[Instructions for the task] Once the images are set aside, write out the rest of the records exactly.

===

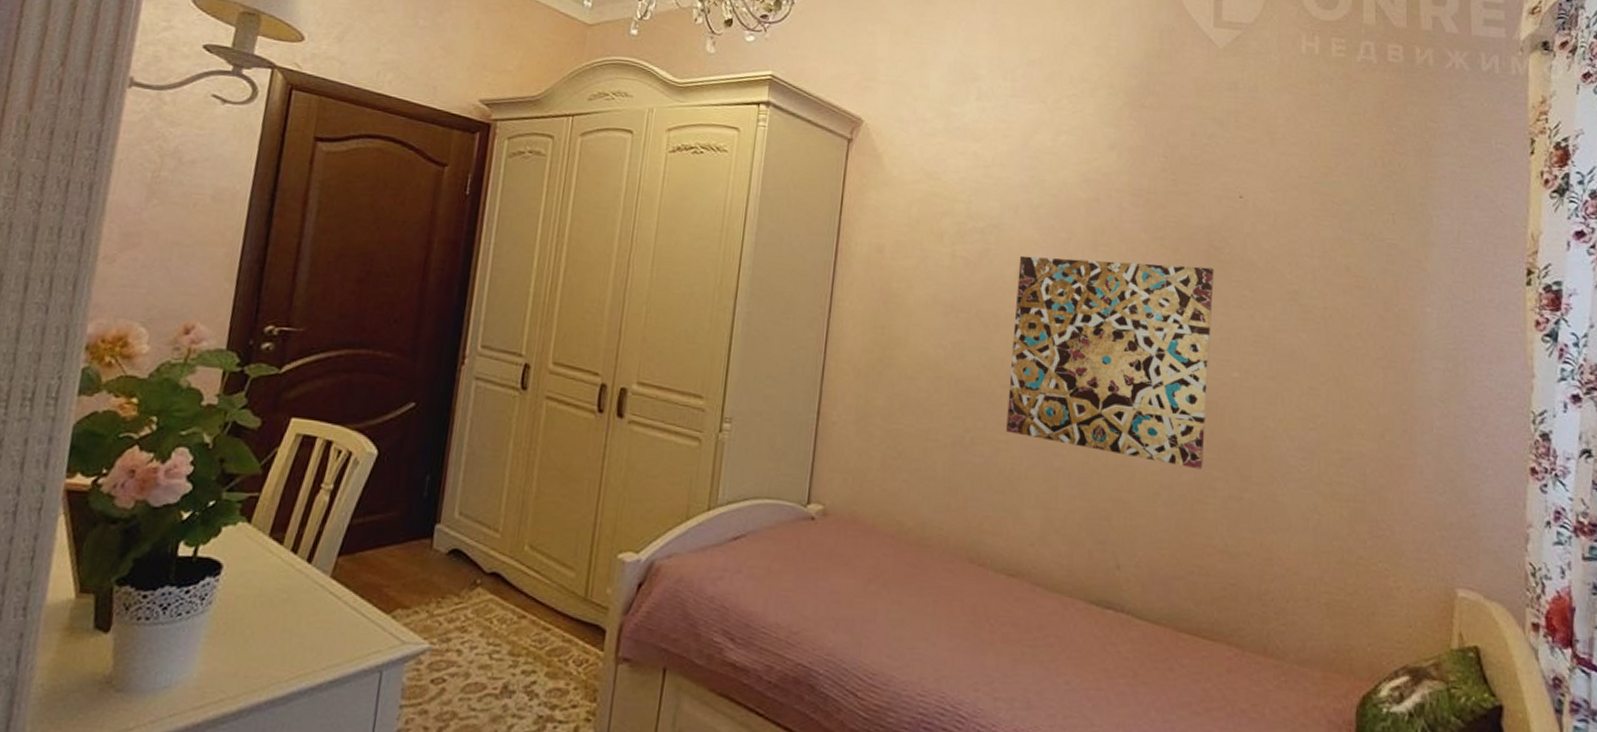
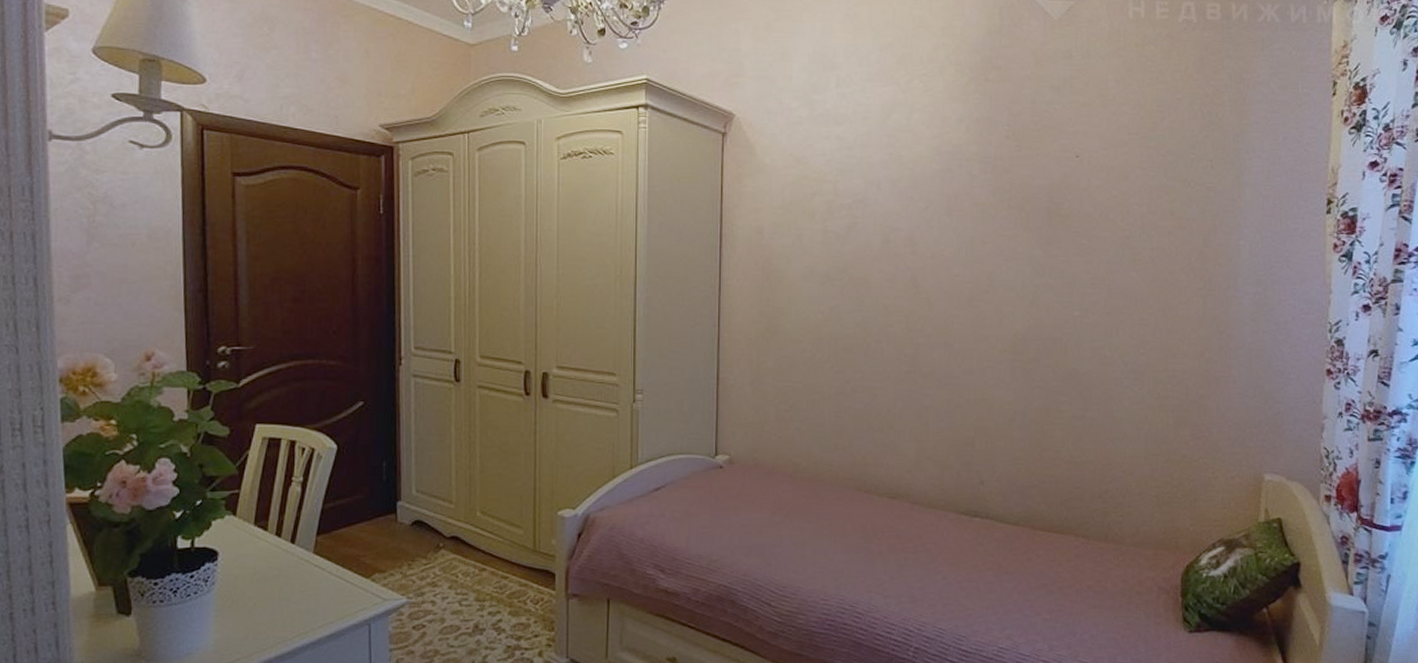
wall art: present [1006,255,1214,470] -> none [881,222,1055,397]

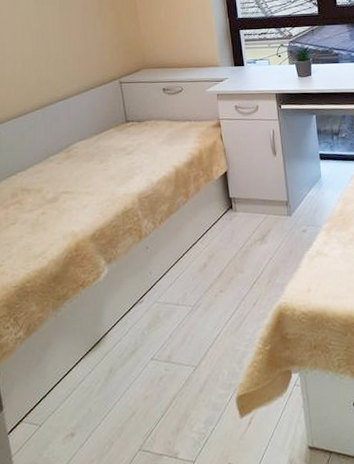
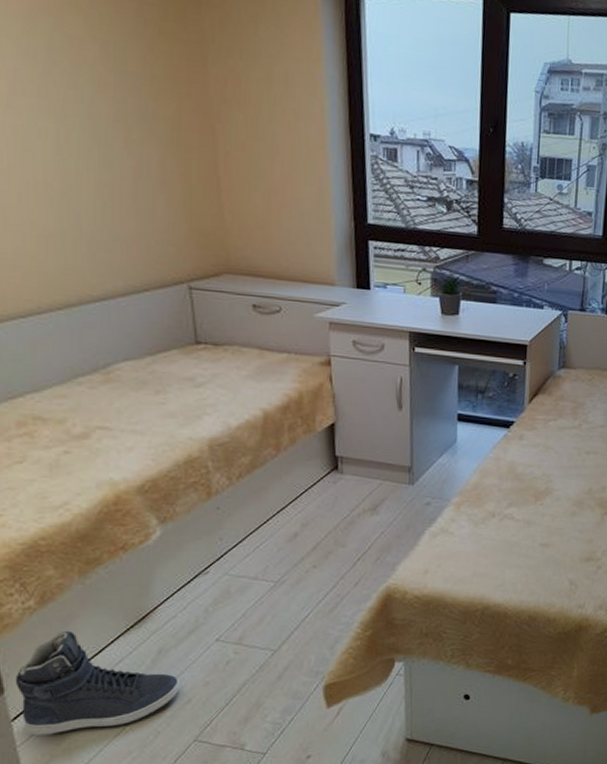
sneaker: none [10,355,127,448] -> present [15,630,180,737]

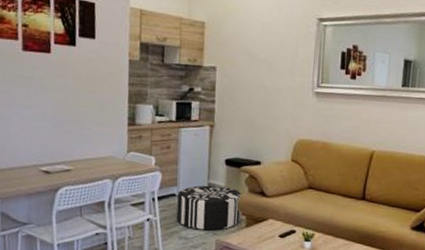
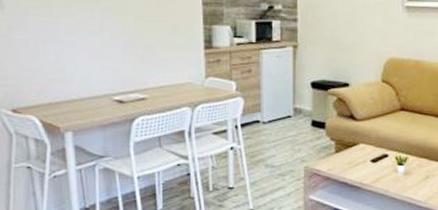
pouf: present [176,185,242,231] -> none [261,110,330,158]

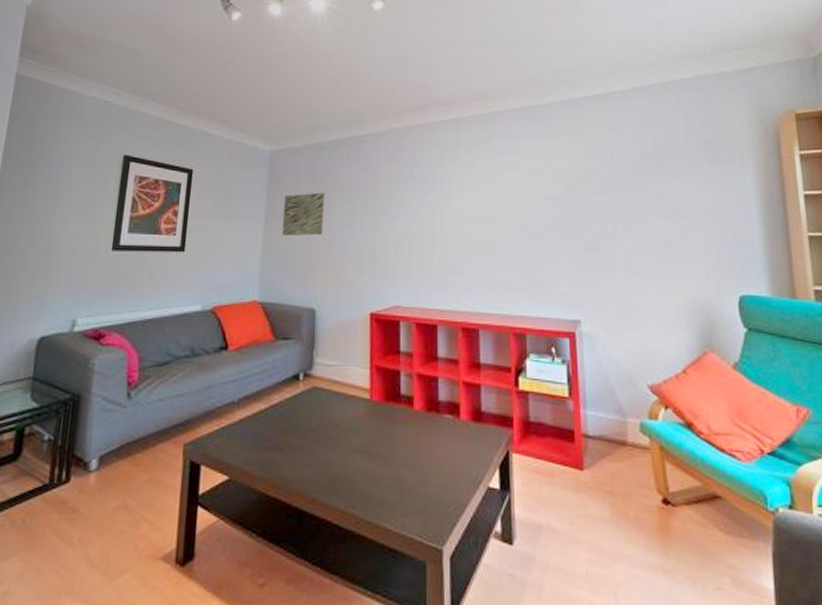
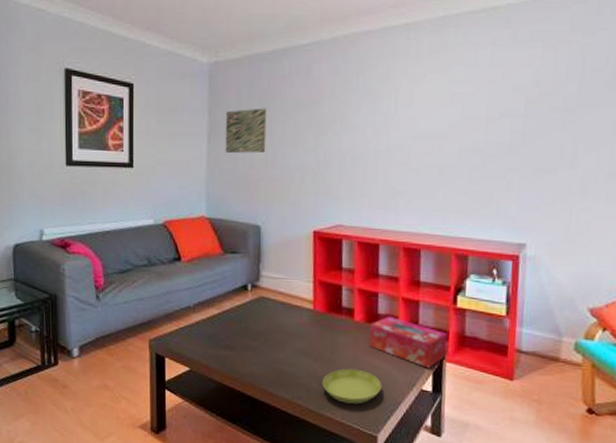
saucer: none [379,466,446,510] -> present [322,368,382,404]
tissue box: none [430,404,512,461] -> present [369,317,448,369]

===

[Output]
wall art: present [1006,255,1214,470] -> none [881,222,1055,397]

sneaker: none [10,355,127,448] -> present [15,630,180,737]

pouf: present [176,185,242,231] -> none [261,110,330,158]

saucer: none [379,466,446,510] -> present [322,368,382,404]
tissue box: none [430,404,512,461] -> present [369,317,448,369]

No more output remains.